### OBJECTIVE 1
In the thread, what reason does joeten give for saying Ahmed_B's network controller is an Intel card?
>> BEGIN ARTICLE
# Thinkpad T42 Network Controller Driver



## Ahmed_B (Aug 22, 2010)

Hi, I'm having the exact same problem that T42 had in their post on the 10th of August 2009. I rebuilt my IBM Thinkpad T42 and cannot get the wireless to work even after dowloading practically every driver on the Lenovo site. In the Device Manager the Network Controller has the dreaded yellow question mark against it. The name in device manager is as follows:
*PCI\VEN_8086&DEV_1043&SUBSYS_25518086&REV_04\4&39A85202&0&10F0*
I tried the driver link you gave T42 but it didnt work, i guess mine isnt Intel. 

Anyway, please help... I'm going absolutely nuts here trying to resolve this.


----------



## joeten (Dec 4, 2008)

Hi you have the intel according to pci database info 
0x1043 Chip Number: 82801 
Chip Description: Intel(R) PRO/Wireless 2100 LAN Card Driver 
Notes: 3B Mini PCI Adapter, Dell Inspiron (also used in Sony Vaios) and Also in ASUS A2500H as Wireless the driver is here http://www-307.ibm.com/pc/support/site.wss/MIGR-55386.html


----------



## Ahmed_B (Aug 22, 2010)

Thanks for the quick response.

I downloaded practically everything with XP against it on this site before i wrote to you guys. No luck. Which specific file(s) should I download.. I'm pretty sure I will have downloaded them?


----------



## joeten (Dec 4, 2008)

Hi the info is in the last post


----------
>> END ARTICLE
>> BEGIN SUPPLIED MATERIAL
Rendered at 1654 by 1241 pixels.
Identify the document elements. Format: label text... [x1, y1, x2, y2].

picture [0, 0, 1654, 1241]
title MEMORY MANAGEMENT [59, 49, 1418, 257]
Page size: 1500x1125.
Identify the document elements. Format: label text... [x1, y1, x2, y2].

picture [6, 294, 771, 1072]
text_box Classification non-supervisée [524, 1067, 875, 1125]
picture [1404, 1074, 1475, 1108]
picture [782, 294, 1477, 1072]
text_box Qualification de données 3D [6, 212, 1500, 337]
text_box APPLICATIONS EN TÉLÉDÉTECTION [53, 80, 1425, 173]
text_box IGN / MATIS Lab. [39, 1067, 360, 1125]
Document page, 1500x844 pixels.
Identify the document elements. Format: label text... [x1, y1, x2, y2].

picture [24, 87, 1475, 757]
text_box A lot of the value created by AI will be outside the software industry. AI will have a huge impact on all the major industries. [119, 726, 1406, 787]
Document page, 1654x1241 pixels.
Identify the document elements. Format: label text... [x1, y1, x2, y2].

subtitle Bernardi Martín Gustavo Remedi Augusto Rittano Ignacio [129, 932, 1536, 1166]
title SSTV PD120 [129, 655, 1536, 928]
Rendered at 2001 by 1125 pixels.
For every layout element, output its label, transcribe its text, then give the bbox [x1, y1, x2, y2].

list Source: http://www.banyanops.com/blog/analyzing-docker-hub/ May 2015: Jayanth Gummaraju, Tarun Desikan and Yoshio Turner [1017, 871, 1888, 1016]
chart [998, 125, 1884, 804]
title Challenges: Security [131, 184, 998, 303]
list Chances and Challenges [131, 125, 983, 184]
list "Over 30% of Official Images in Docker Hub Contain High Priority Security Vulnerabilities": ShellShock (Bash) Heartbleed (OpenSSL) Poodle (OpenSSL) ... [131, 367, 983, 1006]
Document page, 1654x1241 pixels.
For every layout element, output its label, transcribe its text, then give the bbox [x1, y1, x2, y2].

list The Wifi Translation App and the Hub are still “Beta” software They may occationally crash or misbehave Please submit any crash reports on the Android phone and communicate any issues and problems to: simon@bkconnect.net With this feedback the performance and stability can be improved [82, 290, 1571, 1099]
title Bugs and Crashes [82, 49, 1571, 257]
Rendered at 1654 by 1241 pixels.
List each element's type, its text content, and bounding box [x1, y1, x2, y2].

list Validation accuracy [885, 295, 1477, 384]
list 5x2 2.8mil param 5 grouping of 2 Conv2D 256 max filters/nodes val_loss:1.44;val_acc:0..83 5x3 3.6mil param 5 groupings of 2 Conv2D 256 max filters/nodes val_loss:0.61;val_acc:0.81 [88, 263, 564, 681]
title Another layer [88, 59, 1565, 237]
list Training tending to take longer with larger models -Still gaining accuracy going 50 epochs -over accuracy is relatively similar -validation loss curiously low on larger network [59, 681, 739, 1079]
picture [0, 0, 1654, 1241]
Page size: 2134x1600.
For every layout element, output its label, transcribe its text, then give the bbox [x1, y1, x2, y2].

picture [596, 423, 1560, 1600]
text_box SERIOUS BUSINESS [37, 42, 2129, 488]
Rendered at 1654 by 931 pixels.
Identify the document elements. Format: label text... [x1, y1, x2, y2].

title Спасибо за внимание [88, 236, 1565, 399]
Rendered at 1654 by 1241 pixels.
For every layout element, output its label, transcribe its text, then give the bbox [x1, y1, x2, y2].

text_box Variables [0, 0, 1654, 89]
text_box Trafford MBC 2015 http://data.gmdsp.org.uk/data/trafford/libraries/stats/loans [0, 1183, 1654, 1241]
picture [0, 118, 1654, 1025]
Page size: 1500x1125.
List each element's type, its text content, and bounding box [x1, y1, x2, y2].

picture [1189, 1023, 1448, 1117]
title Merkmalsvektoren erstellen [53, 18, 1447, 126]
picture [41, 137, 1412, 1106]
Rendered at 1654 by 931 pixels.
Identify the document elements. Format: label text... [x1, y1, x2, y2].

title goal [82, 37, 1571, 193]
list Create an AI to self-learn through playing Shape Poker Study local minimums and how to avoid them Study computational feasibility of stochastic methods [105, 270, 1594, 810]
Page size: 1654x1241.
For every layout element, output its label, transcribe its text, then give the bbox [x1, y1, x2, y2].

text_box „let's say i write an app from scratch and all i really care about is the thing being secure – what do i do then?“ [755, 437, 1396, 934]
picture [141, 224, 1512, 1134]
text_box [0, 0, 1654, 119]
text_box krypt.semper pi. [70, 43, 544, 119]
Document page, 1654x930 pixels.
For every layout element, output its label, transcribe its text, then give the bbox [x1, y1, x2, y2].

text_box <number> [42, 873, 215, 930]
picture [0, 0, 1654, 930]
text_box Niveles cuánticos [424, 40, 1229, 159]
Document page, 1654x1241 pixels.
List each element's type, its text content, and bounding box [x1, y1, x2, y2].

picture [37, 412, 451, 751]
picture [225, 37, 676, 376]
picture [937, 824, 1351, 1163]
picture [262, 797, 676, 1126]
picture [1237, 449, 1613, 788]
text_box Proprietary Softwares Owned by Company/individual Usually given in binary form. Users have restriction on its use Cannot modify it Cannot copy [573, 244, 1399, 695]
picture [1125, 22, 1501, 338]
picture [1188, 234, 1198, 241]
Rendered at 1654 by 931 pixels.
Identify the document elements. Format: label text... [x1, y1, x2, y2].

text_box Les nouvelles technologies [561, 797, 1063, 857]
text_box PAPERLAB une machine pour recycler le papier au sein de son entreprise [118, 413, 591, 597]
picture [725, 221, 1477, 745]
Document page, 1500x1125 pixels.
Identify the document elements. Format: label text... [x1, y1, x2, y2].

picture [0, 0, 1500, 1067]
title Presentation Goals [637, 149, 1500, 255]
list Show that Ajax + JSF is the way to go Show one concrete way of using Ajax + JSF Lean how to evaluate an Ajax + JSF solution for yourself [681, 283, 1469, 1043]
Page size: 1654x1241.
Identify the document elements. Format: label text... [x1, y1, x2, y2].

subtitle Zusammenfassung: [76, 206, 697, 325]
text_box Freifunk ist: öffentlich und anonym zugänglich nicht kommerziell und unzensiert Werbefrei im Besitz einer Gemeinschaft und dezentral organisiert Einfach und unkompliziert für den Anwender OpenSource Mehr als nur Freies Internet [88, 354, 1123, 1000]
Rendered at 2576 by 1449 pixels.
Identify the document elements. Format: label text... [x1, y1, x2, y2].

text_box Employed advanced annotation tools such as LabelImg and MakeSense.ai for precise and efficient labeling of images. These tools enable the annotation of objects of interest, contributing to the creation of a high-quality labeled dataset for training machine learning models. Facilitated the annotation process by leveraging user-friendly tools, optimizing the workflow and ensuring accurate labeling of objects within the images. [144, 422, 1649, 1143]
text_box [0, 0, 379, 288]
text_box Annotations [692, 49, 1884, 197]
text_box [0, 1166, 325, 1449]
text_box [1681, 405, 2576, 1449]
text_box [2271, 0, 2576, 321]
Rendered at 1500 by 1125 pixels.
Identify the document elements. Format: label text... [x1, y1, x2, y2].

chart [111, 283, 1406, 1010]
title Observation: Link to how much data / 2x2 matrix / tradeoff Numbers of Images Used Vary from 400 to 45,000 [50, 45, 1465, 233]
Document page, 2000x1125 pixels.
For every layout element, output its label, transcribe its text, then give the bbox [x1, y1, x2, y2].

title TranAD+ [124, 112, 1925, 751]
>> END SUPPLIED MATERIAL
### OBJECTIVE 2
In the listing, substitute "Displayed at" for "Rendered at" in the stretch from the line containing "Page size: 2134x1600." through the line containing "picture [0, 118, 1654, 1025]", and give back only those lines.

### CORRECT ANSWER 1
According to PCI database info, device 0x1043 (chip number 82801) is the Intel(R) PRO/Wireless 2100 LAN Card.

### CORRECT ANSWER 2
Page size: 2134x1600.
For every layout element, output its label, transcribe its text, then give the bbox [x1, y1, x2, y2].

picture [596, 423, 1560, 1600]
text_box SERIOUS BUSINESS [37, 42, 2129, 488]
Displayed at 1654 by 931 pixels.
Identify the document elements. Format: label text... [x1, y1, x2, y2].

title Спасибо за внимание [88, 236, 1565, 399]
Displayed at 1654 by 1241 pixels.
For every layout element, output its label, transcribe its text, then give the bbox [x1, y1, x2, y2].

text_box Variables [0, 0, 1654, 89]
text_box Trafford MBC 2015 http://data.gmdsp.org.uk/data/trafford/libraries/stats/loans [0, 1183, 1654, 1241]
picture [0, 118, 1654, 1025]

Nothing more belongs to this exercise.